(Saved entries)
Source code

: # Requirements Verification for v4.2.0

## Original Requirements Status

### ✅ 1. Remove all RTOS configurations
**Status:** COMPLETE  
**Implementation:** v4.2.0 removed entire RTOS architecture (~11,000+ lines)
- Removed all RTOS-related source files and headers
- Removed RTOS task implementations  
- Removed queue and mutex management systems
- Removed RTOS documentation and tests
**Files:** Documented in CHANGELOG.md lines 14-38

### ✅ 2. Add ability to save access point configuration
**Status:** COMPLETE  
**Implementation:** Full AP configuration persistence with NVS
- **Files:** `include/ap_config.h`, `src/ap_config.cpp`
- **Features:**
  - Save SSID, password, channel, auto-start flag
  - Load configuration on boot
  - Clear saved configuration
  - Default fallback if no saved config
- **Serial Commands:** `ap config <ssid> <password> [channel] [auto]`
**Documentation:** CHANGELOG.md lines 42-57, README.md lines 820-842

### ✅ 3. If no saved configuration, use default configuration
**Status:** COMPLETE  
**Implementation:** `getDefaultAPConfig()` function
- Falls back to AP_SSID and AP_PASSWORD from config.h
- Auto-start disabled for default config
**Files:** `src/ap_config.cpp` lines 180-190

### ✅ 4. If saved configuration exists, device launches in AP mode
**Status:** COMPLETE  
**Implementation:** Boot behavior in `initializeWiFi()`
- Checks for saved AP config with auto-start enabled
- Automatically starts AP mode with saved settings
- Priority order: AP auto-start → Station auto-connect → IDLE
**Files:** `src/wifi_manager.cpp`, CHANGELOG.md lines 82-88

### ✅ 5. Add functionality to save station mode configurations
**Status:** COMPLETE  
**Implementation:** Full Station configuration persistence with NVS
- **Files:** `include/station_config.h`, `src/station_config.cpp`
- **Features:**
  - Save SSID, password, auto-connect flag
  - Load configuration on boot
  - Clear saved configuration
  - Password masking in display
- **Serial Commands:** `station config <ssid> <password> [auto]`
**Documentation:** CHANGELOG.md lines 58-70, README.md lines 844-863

## TASK DETAILS
Reproduce the material character for character, from its first line through the line that contains "CHANGELOG.md lines 82-88", including both of those lines.

## TASK RESULT
Source code

: # Requirements Verification for v4.2.0

## Original Requirements Status

### ✅ 1. Remove all RTOS configurations
**Status:** COMPLETE  
**Implementation:** v4.2.0 removed entire RTOS architecture (~11,000+ lines)
- Removed all RTOS-related source files and headers
- Removed RTOS task implementations  
- Removed queue and mutex management systems
- Removed RTOS documentation and tests
**Files:** Documented in CHANGELOG.md lines 14-38

### ✅ 2. Add ability to save access point configuration
**Status:** COMPLETE  
**Implementation:** Full AP configuration persistence with NVS
- **Files:** `include/ap_config.h`, `src/ap_config.cpp`
- **Features:**
  - Save SSID, password, channel, auto-start flag
  - Load configuration on boot
  - Clear saved configuration
  - Default fallback if no saved config
- **Serial Commands:** `ap config <ssid> <password> [channel] [auto]`
**Documentation:** CHANGELOG.md lines 42-57, README.md lines 820-842

### ✅ 3. If no saved configuration, use default configuration
**Status:** COMPLETE  
**Implementation:** `getDefaultAPConfig()` function
- Falls back to AP_SSID and AP_PASSWORD from config.h
- Auto-start disabled for default config
**Files:** `src/ap_config.cpp` lines 180-190

### ✅ 4. If saved configuration exists, device launches in AP mode
**Status:** COMPLETE  
**Implementation:** Boot behavior in `initializeWiFi()`
- Checks for saved AP config with auto-start enabled
- Automatically starts AP mode with saved settings
- Priority order: AP auto-start → Station auto-connect → IDLE
**Files:** `src/wifi_manager.cpp`, CHANGELOG.md lines 82-88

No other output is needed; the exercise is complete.